The education consensus has never been clearer: lower the barriers, scaffold the learning, make achievement accessible to all students. It sounds noble. It reads well in grant proposals. And it's quietly strangling intellectual ambition in American classrooms.
Don't misunderstand. I'm not arguing for pointless difficulty or gatekeeping knowledge behind arbitrary hurdles. The recent spotlight on how teachers can maintain high standards while making writing achievable is genuinely useful. So are conversations about designing STEM lessons that actually demand thinking instead of just following steps. These are real improvements.
But we need to name what's happening underneath this shift: we've optimized curriculum design around the wrong question. We keep asking, "How do we make this accessible?" when we should be asking, "What becomes impossible when we design everything for accessibility?"
The answer, unfortunately, is: cognitive struggle.
When every lesson is scaffolded to the point of inevitability, when every assignment includes enough support that students can complete it without genuine intellectual risk, something crucial disappears. It's not just difficulty for difficulty's sake. It's the productive discomfort that builds problem-solving capacity, tolerance for ambiguity, and the mental resilience that distinguishes learning from mere task completion.

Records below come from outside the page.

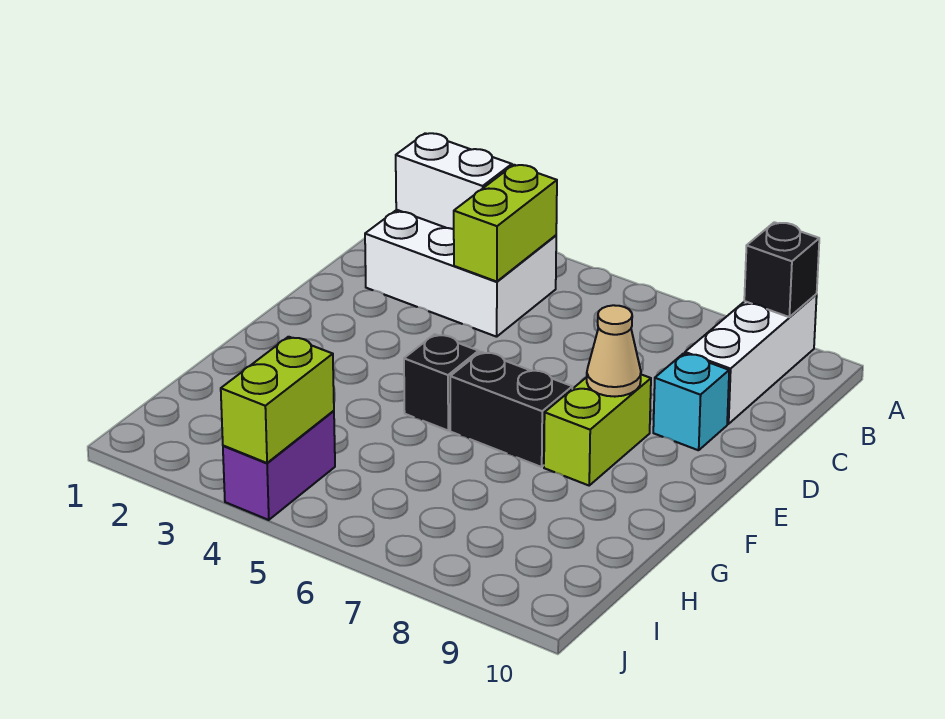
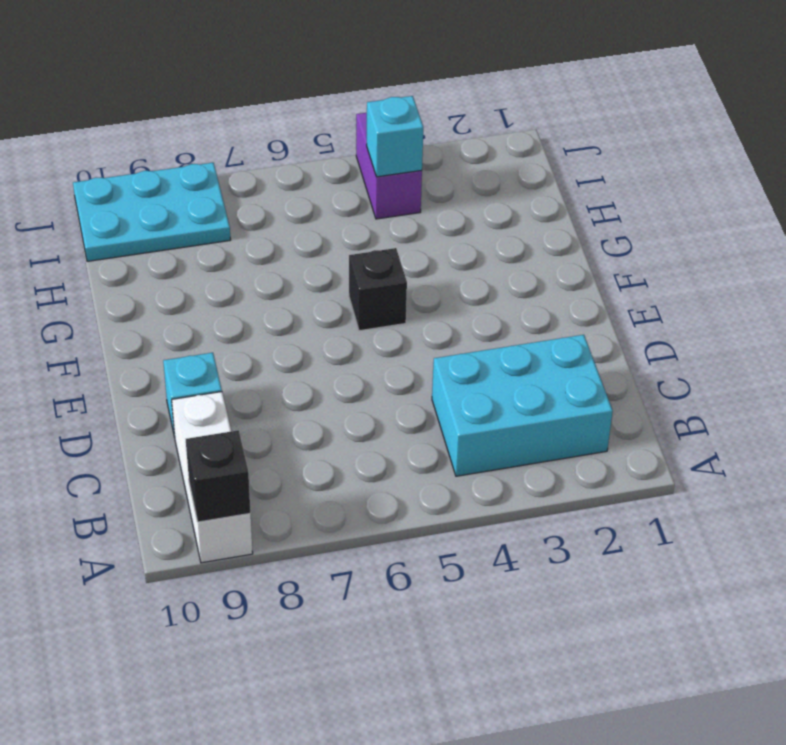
cyan 2x3 brick [432,335,613,476] -> white 2x3 brick [365,210,556,337]
cyan 1x1 brick [367,96,424,177] -> lime 1x2 brick [221,337,334,463]
cyan 2x3 plate [73,163,231,261] -> none
none -> lime 1x2 brick [544,375,651,485]
none -> black 1x2 brick [450,352,572,467]
none -> white 1x2 brick [396,133,512,229]

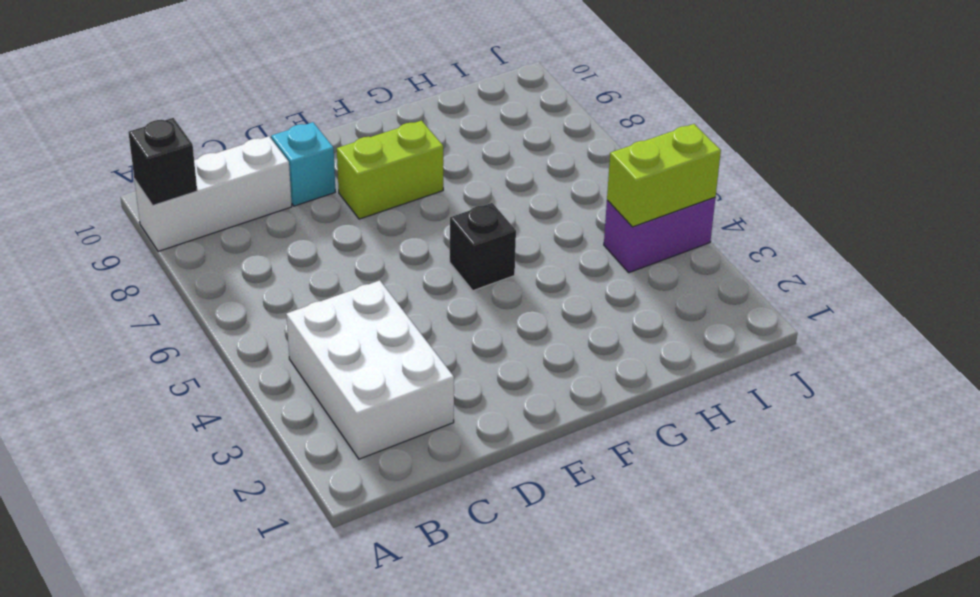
none -> black 1x2 brick [450,352,572,467]
none -> white 1x2 brick [396,133,512,229]
none -> lime 1x2 brick [454,165,557,282]

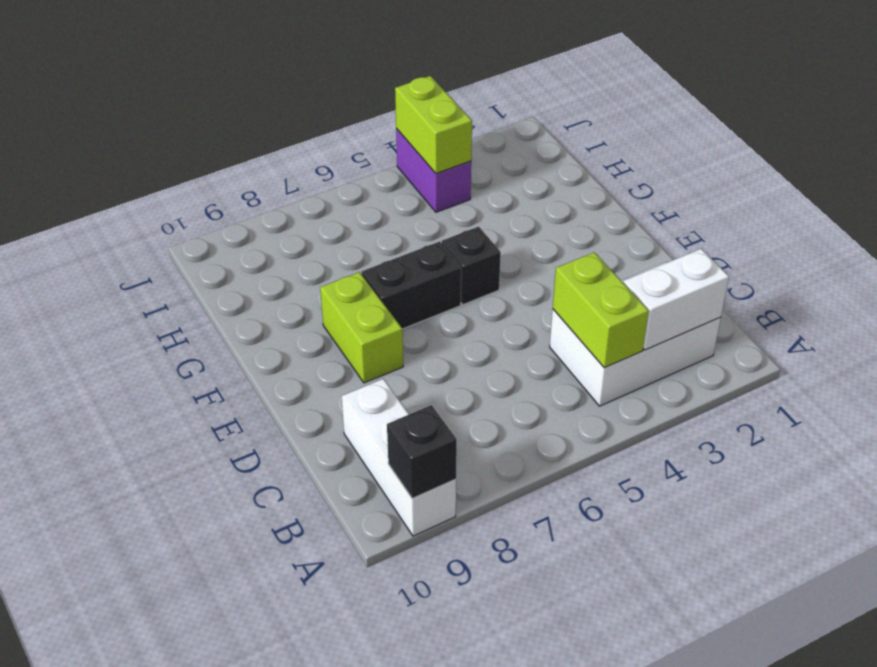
none -> cyan 1x1 brick [653,353,729,450]
none -> tan 1x1 cone [587,305,641,397]

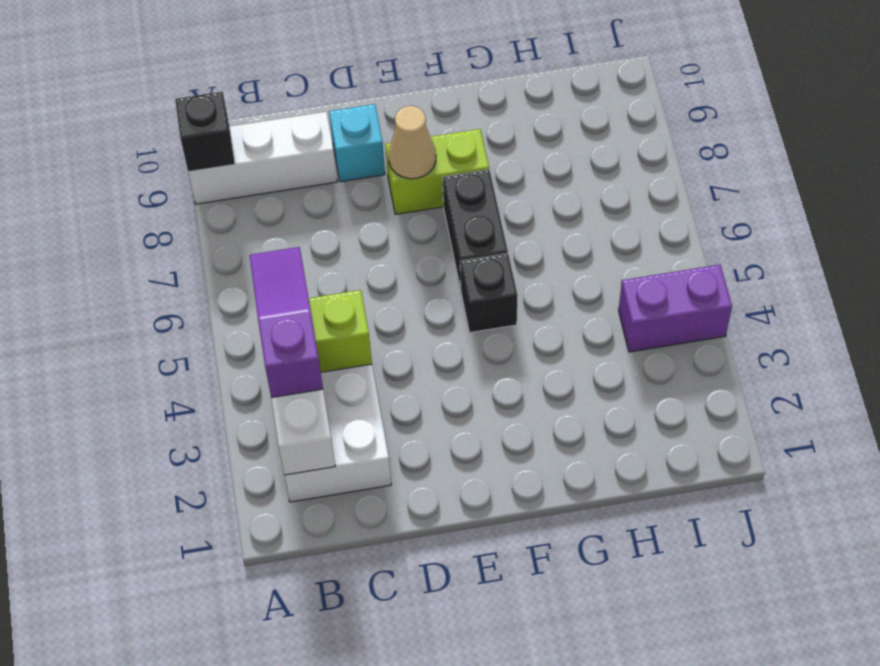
purple 1x3 slope [250,247,323,398] -> none
none -> lime 1x2 brick [221,337,334,463]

This isn't nostalgia for the old "sink or swim" model. That system failed most students. But we've overcorrected. We've created a curriculum design philosophy where the absence of struggle is treated as a feature rather than a warning sign.

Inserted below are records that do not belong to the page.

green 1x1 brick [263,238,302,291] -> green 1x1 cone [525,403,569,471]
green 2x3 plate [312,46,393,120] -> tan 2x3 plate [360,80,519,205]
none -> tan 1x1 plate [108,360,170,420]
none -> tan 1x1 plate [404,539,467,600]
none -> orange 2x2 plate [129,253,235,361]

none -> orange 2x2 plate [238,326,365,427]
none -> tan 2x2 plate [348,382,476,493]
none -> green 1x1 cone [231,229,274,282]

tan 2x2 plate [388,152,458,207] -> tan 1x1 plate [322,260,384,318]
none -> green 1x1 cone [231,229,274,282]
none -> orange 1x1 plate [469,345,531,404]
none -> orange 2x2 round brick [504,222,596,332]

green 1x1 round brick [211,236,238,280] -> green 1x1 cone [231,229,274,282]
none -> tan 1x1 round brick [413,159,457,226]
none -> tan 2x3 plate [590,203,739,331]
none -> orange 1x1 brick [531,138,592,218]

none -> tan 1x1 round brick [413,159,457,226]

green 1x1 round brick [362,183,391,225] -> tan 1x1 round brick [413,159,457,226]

Consider what this breaks: First, it breaks differentiation's original purpose. When every student gets the same scaffolded pathway, we've eliminated the actual flexibility that differentiation promised. Real differentiation means some students tackle the problem from a different angle, not that everyone gets the same problem broken into smaller pieces. Second, it breaks the relationship between effort and mastery. Students begin to internalize that achievement means following the provided steps, not developing genuine capability. Third, it breaks curiosity itself. The urge to figure something out dissolves when figuring is no longer required.
The recent conversations about student-led inquiry and oracy skills point toward something better, even if they don't always name it directly. When students lead inquiry, they encounter genuine unknowns. When they develop speaking skills through authentic dialogue rather than scaffolded scripts, they face real communicative stakes. These approaches work precisely because they restore the productive difficulty that got designed out of most curriculum.

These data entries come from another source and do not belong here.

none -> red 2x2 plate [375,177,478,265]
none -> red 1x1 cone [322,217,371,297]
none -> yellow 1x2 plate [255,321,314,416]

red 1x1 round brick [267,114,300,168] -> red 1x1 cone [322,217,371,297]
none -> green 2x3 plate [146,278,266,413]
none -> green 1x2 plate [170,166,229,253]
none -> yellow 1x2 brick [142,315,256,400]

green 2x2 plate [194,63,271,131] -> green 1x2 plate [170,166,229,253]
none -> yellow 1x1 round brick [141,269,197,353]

This doesn't mean abandoning support structures. Expert teachers have always known how to scaffold strategically, creating conditions where struggle remains possible while complete failure becomes unlikely. That's different from designing every step to be achievable. There's a meaningful distinction between a well-designed challenge and a challenge that's been engineered to feel challenging while remaining fundamentally safe.
We should ask ourselves: what are we actually trying to build? If the goal is that every student completes every assignment, we've already succeeded. But if the goal is that students develop genuine intellectual capability, that they learn to think in the face of uncertainty, that they develop the kind of resilience that comes from working through real difficulty, then our current consensus is moving us backward.
The most sobering part: students know the difference. They can feel when they're being managed through an assignment versus actually being challenged to learn something. And when they sense that completion is decoupled from actual mastery, their engagement doesn't increase. It flattens.
The better question isn't how to make curriculum more accessible. It's how to make it genuinely challenging while ensuring that challenge doesn't exclude anyone. That's harder work. It requires better teacher training, smaller class sizes, rethinking assessment, and actual professional autonomy. It's not something you can solve through curriculum design alone.
But until we start asking it, we'll keep optimizing the wrong thing.